[amatecha]

OMEMO is the only E2EE standard to use now (I mean, barring occasional outliers, but OMEMO is the norm). That's cool, I'm talking to people on XMPP every day with people who have zero intention of moving unless something better (by their definition) comes along. XMPP seems to be gaining popularity as one of the last possible options for a genuinely decentralized encrypted chat protocol that isn't beholden to a singular closed org/corp. I just personally onboarded like five people and they're all like "this is awesome" and.... wait, did you just say "at least I can run this in a browser tab where it can't pwn my system"? Please search "browser exploit rce" on your favorite search engine. Here's one from two weeks ago: https://windowsforum.com/threads/cve-2025-21279-remote-code-...

I used to have a couple 1:1 Matrix chats with friends where I was trying to bridge the whole "different OS" issue for E2EE chat. Neither of them use Matrix anymore, and we were all having issues with Signal (my account is still b0rked). It was just too much hassle. So I mean, the anecdotes go both ways here.

[mrusme]

I'm a fan and active user of XMPP. However, it unfortunately is true that encryption is a can of worms. OMEMO should be the standard, yet there is fragmentation in terms of the specific OMEMO spec version that clients use. Not even the most prominent clients keep up with the latest spec, as can be seen here [1]. One of the issues is, that everything prior to 0.4.0 uses AES-128-GCM, instead of the standard that is used by other platforms (eg Signal), that is AES-256-CBC with HMAC-SHA-256. In plain English this means that most mainstream XMPP clients do not offer encryption at a level that can and should be expected these days.

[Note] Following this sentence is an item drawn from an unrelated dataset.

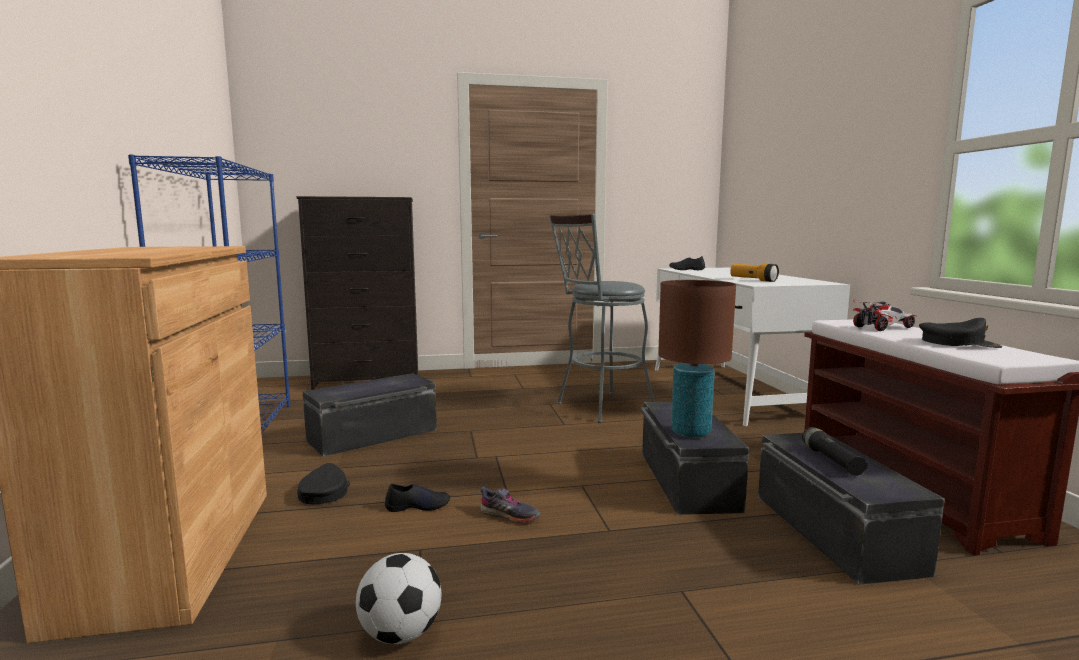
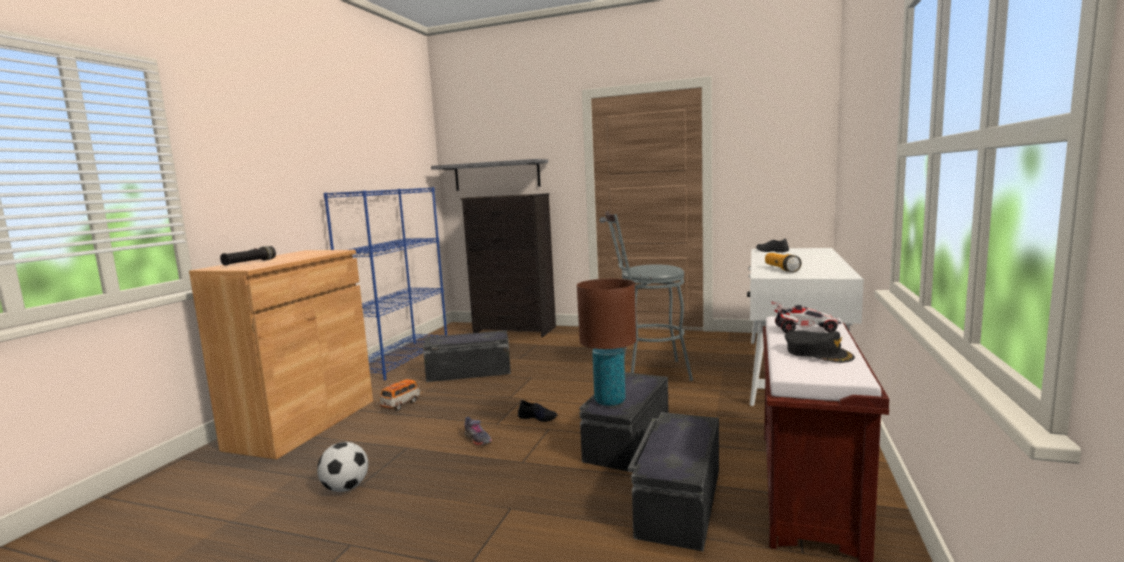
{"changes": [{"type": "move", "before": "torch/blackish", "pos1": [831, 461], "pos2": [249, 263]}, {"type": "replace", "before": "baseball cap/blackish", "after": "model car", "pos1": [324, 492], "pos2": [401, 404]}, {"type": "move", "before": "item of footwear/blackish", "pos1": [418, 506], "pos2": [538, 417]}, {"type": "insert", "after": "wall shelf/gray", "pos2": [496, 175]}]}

[1]: https://xmpp.org/extensions/#xep-0384-implementations

[dzaima]

Browser sandbox escape to userspace exploits are still much harder to make though, compared to... uh.. a userspace to userspace exploit, given that the latter takes literally (actually literally) zero effort, and as such you don't have one every couple weeks, but rather an ∞ of new exploits per second.

(that said, a web-based client has the aspect that an exploit could be inserted at any point with only a page restart necessary, whereas a native client would need updating; but hopefully you update your client, lest you start missing out on new protocol features!)